I'll check it out though. But im almost sure it wont be the solution many think it will.

Agreed
 
The amp looks great! Making the Rhythm 1 and 2 channels more versatile seems like a fantastic decision as the shared controls on the Mark IV usually mean some sort of compromise when only using one head. The new control layout DOES seem to be a bit overwhelming looking though :goggly:

The juiciest live tone that I've ever heard came from a mark IV (not the most brutal aggressive tone, but the most musically pleasing to me). This makes me skeptical about the Mark V. I'll definitely wait to try one before getting TOO excited about it.

Slightly OT:
What I would love to see is something that models the Graphic EQ of the Mark IV that could be placed in the effects loop so that you can have different EQ settings for different patches. Probably not possible, but would be awesome.:rock:
 
Not really a jack of all trades amp. Ive heard it played a few times, by the dude in the amp room at mesa a year or so ago when they were about 2/3rds of the way through developing it. The dude was playing a jackson RR USA with the stock SD's in it, laying down some king diamond riffs. Just heaing him laying down Abigale blew me away... That made me walk in there just to watch, then we noticed the amp that he was plugged into was just the circuit board, no head casing at all.

It seemed a little more crunchy then the Mark V, a little tighter sounding. Hard to say if thats the way it sounds now, those dudes are always fucking with shit. It sounded fucking killer to say the least, it just wasn't that much different then the mark IV at the time.

All my buddies that are endorsed by them have been drooling over this amp for the past two years, myself included.
 
Hopefully it has better low end than the typical hollow mark iv tone, which i find good for leads and mid gain tones but not great for chunky rhythms.

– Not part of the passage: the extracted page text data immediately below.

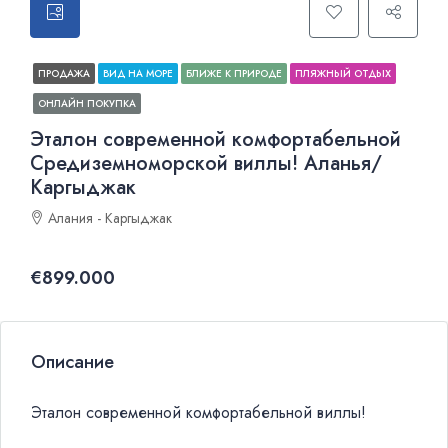
ПРОДАЖА
ВИД НА МОРЕ
БЛИЖЕ К ПРИРОДЕ
ПЛЯЖНЫЙ ОТДЫХ
ОНЛАЙН ПОКУПКА
Эталон современной комфортабельной
Средиземноморской виллы! Аланья/
Каргыджак
Алания - Каргыджак
€899.000
Описание
Эталон современной комфортабельной виллы!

Plus i gotta say, most over engineered amps with that many knobs and switches rarely beat out the old standby rectos, 5150s, ubers and marshalls that are amazing simple and and amazingly great.

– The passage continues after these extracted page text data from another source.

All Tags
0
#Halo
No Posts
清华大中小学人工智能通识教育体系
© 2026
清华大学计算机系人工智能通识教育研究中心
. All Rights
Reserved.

I'll check it out though. But im almost sure it wont be the solution many think it will.


i dunno man when you really push the mark iv with the master output past 5 and play around with the push/pull knobs on presence and lead drive you can really get a killer crunchy tone IMO to rival any DR or 5150. it's easy to get it sounding good for leads and mid gain but its hard to get it sounding good for brutal stuff but once you do... watch out.
 
I thought we all used tube screamers here. Or are they convenient to omit in this case because we exclusively seem to use them on amps that don't need them, rather than those that do? You want sick-ass rhythm tone... plug one into the Mark IV. It's easily one of the most versatile amps I know of. All of its tones are consistently good, whereas most others only have 1 or 2 modes max where they shine. I mean shit, the recto despite all its switching only does the one sound. You're still gonna get the grind and the fizzy tops and the sterility, just in different spectral proportions, with a slight different feel when playing. The 5150 only ever did the one sound. The Mark IV seems to combine the tonality of both into something inherently pleasing sounding and very easy to mic up.

As 006 and I were saying... if they were to have taken this chance to mix up some of the recto's architecture with the Mark series in this amp, it'd probably be the best amp ever created.
 
Here's another new mesa


ballbusterlonghead2nf2.jpg
 
No dude that Ballbuster Mesa is totally real. I like to use it with a 375 band graphic eq in one of its 19 the effects loops.
 
On a more serious note, I'd love the Mark V to have a more surgical graphic EQ. Sometimes there are some frequencies in between bands that you need to target, and just can't make it work. they could've ditched one of the many 'in-between gain' channels, given us a recto mode and then used the rest of the space to get a larger EQ.
 
I hear you with more eq Moonlapse. If they would have used a parametric eq instead of a band eq you could effect any freq you wanted. To my knowledge nobody makes an amp like that.
 
Add a 3 or 4 band parametric eq to your rack and that's it. Much better than having it in the amp.